La vedova, Agata Aurichella, il padre Stefano, le sorelle di Fichera, Carmela e Agata, si sfogano davanti alla tomba di Sebastiano: per loro ad averlo ucciso sono i suoi stessi “amici” attribuissero con certezza la responsabilità del delitto agli stessi “amici”. Quelli che in alcune conversazioni chiamano i “compagni” o i  “parenti alla lontana“: ad uccidere sarebbe stata la sua stessa “squadra“. “Quelli che lui credeva che erano amici ed invece erano un pugno di traditori, questo si ci deve scrivere” – commentano parlando della scritta da apporre alla lapide. “E’ tanto tempo che era nella lista, non da poco” – dicono ancora. Insomma per i familiari il piano di uccidere Fichera non era stato deciso all’improvviso ma già da tempo. E tutto per “gelosia“, o meglio per “invidia” (così come si legge in un murale che si trova in una parete del quartiere San Giorgio e dedicato proprio al boss ucciso). Fichera, come già detto, non avrebbe versato al clan la dovuta percentuale dei guadagni dal traffico di droga e come affiliato di non aver sostenuto economicamente i detenuti. Le lamentele arrivano anche dallo zio Franco Castorina, recluso in carcere: “Ha tradito tutti! Cornuto e sbirro … “. Ma la vedova non era d’accordo: “Ma dove se li è mangiati questi soldi. Quanti soldi ha mandato alle persone! …A quello compragli i vestiti, a quello mettigli i soldi alla posta a quello portagli 500 euro per l’avvocato“. Nelle intercettazioni spunta il nome di Biagio, che per gli investigatori è il capomafia degli Sciuto: l’auspicio dei parenti della vittima è che la pagasse cara (“la sedia elettrica”).

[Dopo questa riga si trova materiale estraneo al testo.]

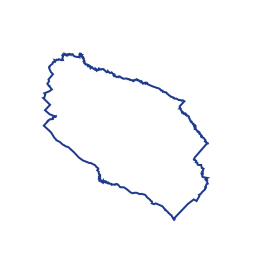 outline of Bukidnon, Bukidnon, Philippines, rotated 133°
{"feature_id": "2640588B97736443103823", "entity_name": "Bukidnon", "entity_type": "district", "adm_level": 2, "iso_a3": "PHL", "parent_name": "Philippines", "parent_adm1": "Bukidnon", "projection": "equal_earth", "projection_center": [124.931, 8.005], "detail": "fine", "context": "isolated", "style": "outline", "palette": "blue", "viewbox_px": 256, "rotation_deg": 133, "n_neighbors": 0, "source": "geoboundaries", "source_scale": "gbopen_adm2", "svg_char_len": 5815}
<svg xmlns="http://www.w3.org/2000/svg" viewBox="0 0 256 256"><g transform="rotate(133 128 128)"><path d="M161.7,32.6L142.8,32.4L135.4,31.2L134.7,28.1L128.9,29.4L128.5,30.5L126.4,29.8L124.6,30.1L120.4,29.8L120.0,30.3L119.3,30.1L118.8,30.9L118.2,30.7L118.0,31.4L117.6,31.2L115.7,32.3L114.3,31.7L113.2,34.0L112.8,36.4L111.7,36.6L111.5,35.8L111.3,36.2L110.4,35.9L112.8,39.7L112.9,40.4L112.1,41.4L110.9,41.7L110.9,42.0L111.4,41.9L111.6,42.3L111.4,43.0L111.0,43.4L109.9,42.7L109.5,43.0L109.2,44.1L108.0,44.0L106.8,45.0L106.4,45.0L106.6,45.8L106.4,46.1L106.9,46.8L105.1,49.3L106.5,50.6L107.3,52.1L106.2,53.5L106.8,55.1L105.6,55.6L105.7,57.5L106.2,57.9L106.0,58.5L103.4,59.1L85.9,59.7L85.0,59.0L84.7,59.1L85.2,60.6L84.8,61.5L84.9,61.9L85.3,62.0L85.3,62.6L84.5,62.4L84.1,62.9L83.7,66.1L84.1,67.0L83.8,67.7L84.6,68.2L84.2,69.0L83.7,68.7L83.3,69.0L83.2,70.9L83.6,71.8L83.1,72.4L82.5,72.5L82.5,73.3L82.9,73.4L82.7,74.4L83.2,74.5L82.6,77.4L83.3,78.5L82.8,78.9L82.2,78.4L81.8,78.6L81.6,79.4L81.9,80.6L81.5,81.1L80.7,80.9L80.4,80.1L80.2,80.3L80.2,80.9L80.8,81.7L80.3,82.8L80.9,83.1L80.4,84.7L80.6,85.6L80.0,85.6L79.9,85.9L80.3,87.1L79.8,87.6L79.8,88.5L79.0,89.5L79.0,90.6L78.2,91.2L78.1,92.5L78.9,93.5L78.4,94.2L78.3,95.2L79.0,94.8L78.9,96.4L79.5,96.6L79.7,97.3L79.6,97.6L79.2,97.0L78.9,98.0L79.7,98.2L80.0,98.7L79.4,99.9L79.0,100.0L78.7,101.8L78.0,102.6L78.4,103.2L78.0,103.1L78.0,103.8L77.5,104.0L77.3,104.7L76.6,105.0L70.0,105.0L70.4,106.9L70.9,107.4L71.5,107.4L72.2,109.4L72.9,109.8L73.5,112.6L74.7,113.9L75.0,114.8L74.6,115.1L74.7,115.6L74.9,115.7L75.6,117.6L76.0,118.0L75.8,119.3L76.2,120.5L76.0,122.3L76.3,122.8L75.9,123.8L76.2,124.4L76.1,124.8L76.6,125.1L77.4,127.3L77.7,127.4L77.2,128.1L77.6,128.7L77.6,129.4L78.1,129.8L77.8,130.7L77.8,131.8L80.7,138.2L82.6,143.4L82.6,144.1L82.3,144.3L82.2,143.9L82.0,144.4L82.1,144.9L82.4,144.8L82.5,145.3L82.6,144.9L82.6,145.4L83.1,145.5L83.1,145.8L83.7,145.5L83.9,146.7L84.2,146.6L84.7,147.4L84.9,147.1L85.4,147.3L84.9,149.3L85.1,149.4L84.6,149.7L84.7,150.5L85.7,150.6L86.0,151.4L85.7,152.1L86.0,153.6L86.4,153.5L86.6,154.7L86.9,154.5L87.0,155.0L88.6,156.1L88.8,155.8L89.5,156.3L89.7,155.9L90.2,156.1L90.4,158.0L91.1,159.1L91.4,159.1L91.7,159.9L91.5,160.4L92.2,161.6L92.4,161.6L92.6,162.6L95.3,165.2L95.4,166.6L95.8,167.1L95.8,168.5L96.1,169.5L96.5,169.8L97.0,169.6L97.0,170.2L98.5,170.9L98.7,172.7L99.6,173.5L99.5,174.0L99.3,173.9L98.8,175.1L98.2,174.9L98.7,176.4L98.5,177.9L100.1,178.7L100.1,181.1L100.4,180.8L101.6,181.4L101.5,182.1L101.9,182.8L101.6,183.4L101.9,185.2L101.6,185.9L102.5,187.2L103.6,187.5L103.8,188.0L104.1,187.4L104.0,189.0L105.1,189.0L105.0,189.5L105.5,189.2L106.1,189.8L106.4,189.7L106.5,190.3L107.3,190.2L106.9,191.2L107.6,191.2L107.8,191.8L107.2,192.7L108.0,192.7L108.3,194.2L107.9,195.5L108.3,196.2L108.7,195.6L109.2,196.0L108.9,196.8L109.6,196.6L108.8,198.1L109.4,198.8L109.2,199.2L108.9,199.0L108.8,199.6L109.1,200.0L110.0,199.7L109.9,200.2L109.3,200.2L109.2,200.8L110.3,202.2L110.0,202.4L110.1,203.4L110.5,203.9L110.1,204.8L109.5,204.8L109.5,205.6L109.0,205.4L108.4,205.9L108.4,206.7L108.1,206.9L107.9,207.9L107.1,208.0L107.1,208.8L107.6,209.5L107.3,210.3L106.7,210.1L106.7,211.1L107.0,211.6L106.6,212.1L106.0,211.9L106.3,212.5L105.8,213.0L106.0,213.8L105.6,214.2L107.7,213.5L108.0,212.4L109.1,211.7L109.1,212.2L109.5,212.1L110.1,212.7L112.0,215.7L112.3,217.3L111.8,218.8L112.6,219.3L113.4,220.7L113.6,220.4L113.8,221.3L114.5,221.2L114.4,221.5L115.2,222.5L115.9,222.1L116.1,222.5L116.2,222.1L116.8,222.0L117.2,223.2L117.0,223.3L117.3,223.7L116.9,223.9L116.8,224.5L117.0,225.1L117.3,224.7L118.0,224.9L118.6,225.7L119.2,225.0L119.1,225.4L119.5,225.5L119.5,224.8L119.9,224.4L120.1,224.6L120.3,224.2L121.6,223.7L122.4,222.4L122.5,222.7L122.9,222.2L124.0,223.2L124.6,225.0L125.1,225.6L125.7,225.5L126.5,226.5L126.8,226.3L127.7,226.7L128.3,227.9L128.5,227.3L128.8,227.4L129.5,226.7L129.8,227.4L131.2,227.7L131.4,227.3L132.0,227.3L132.4,227.0L135.2,227.5L136.8,227.0L137.0,227.4L137.3,227.3L138.2,226.1L139.7,222.5L139.8,219.6L146.8,219.2L147.6,217.6L150.6,217.2L151.2,214.3L150.9,214.1L151.2,213.8L151.3,212.1L151.7,211.2L151.7,210.0L154.9,210.6L159.7,212.9L159.9,211.4L163.1,209.8L163.9,210.4L164.2,200.8L171.6,200.8L171.4,194.7L169.6,190.1L168.5,188.8L169.3,188.5L170.6,189.9L171.8,190.1L172.3,189.0L172.7,189.0L175.0,191.1L176.6,191.2L176.8,191.5L177.2,191.5L177.0,191.2L183.7,191.2L183.7,181.1L185.4,175.1L185.4,173.3L185.8,172.1L184.7,168.4L184.6,164.0L184.1,162.8L184.0,161.3L182.7,158.7L182.6,151.3L183.1,143.7L182.5,139.0L180.1,132.7L179.0,131.4L177.6,126.3L178.1,124.6L177.8,122.5L178.2,121.7L179.9,121.7L179.9,119.6L180.5,119.2L181.3,117.8L181.4,116.2L181.8,115.9L182.1,116.5L182.5,115.7L183.0,115.8L183.1,115.4L183.4,115.7L183.7,114.9L183.8,115.2L183.8,114.9L184.2,114.8L184.4,115.2L185.1,114.7L184.9,114.3L185.2,113.8L185.1,113.2L185.6,113.5L186.0,113.1L185.4,112.7L185.6,112.2L185.2,112.1L185.3,111.4L184.9,111.6L185.0,110.8L184.6,110.5L184.8,110.0L184.4,110.1L184.6,109.9L184.4,109.6L184.5,109.2L184.1,109.4L184.3,109.1L183.8,108.5L183.3,109.0L183.1,108.4L182.6,108.6L182.4,108.1L182.9,107.9L183.0,107.1L182.2,106.9L182.5,106.3L182.3,105.3L182.0,105.3L182.0,104.9L181.5,105.0L181.6,104.5L181.2,104.1L180.9,102.6L180.4,102.2L180.5,101.7L180.2,101.8L179.9,100.6L178.7,99.6L178.7,99.1L177.9,98.5L177.5,98.7L176.5,98.0L176.3,96.3L176.6,93.3L174.1,90.4L173.6,86.9L173.3,81.8L172.2,79.7L170.7,78.9L169.4,77.3L168.4,74.4L167.1,73.4L165.3,70.2L165.3,68.1L165.7,67.4L165.4,62.9L165.8,61.7L165.4,60.7L166.3,59.0L166.8,59.0L165.9,56.9L164.2,56.3L161.9,49.8L161.9,47.7L162.2,46.8L162.2,45.3L162.5,45.0L162.2,44.8L162.4,44.2L162.2,41.6L162.6,40.3L162.4,39.6L162.5,37.6L162.2,36.7L162.9,35.2L162.8,34.7L163.3,33.1L163.5,33.1L163.7,31.7L163.1,31.7L163.2,32.0L162.9,32.1L163.1,32.5L162.9,33.0L161.7,32.6Z" fill="none" stroke="#1e3a8a" stroke-width="2"/></g></svg>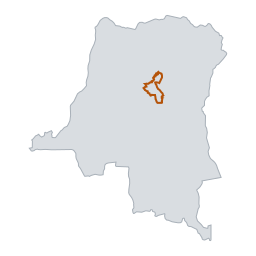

Davanti alla lapide di Sebastiano Fichera, il 14 novembre 2008, si presenta il killer e reggente dei Cappello Sebastiano Lo Giudice insieme al suo fedelissimo Antonino Stuppia. Una “visita” al cimitero avvenuta 40 minuti dopo l’assassinio di Giacomo Spalletta, il presunto mandante dell’agguato a Ianu. Poche parole, il bacio alla vedova e non appena il boss lascia il camposanto un mormorio rivolto alla tomba che non sfugge alle cimici della Squadra Mobile: “Ora c’è chi ti fa compagnia!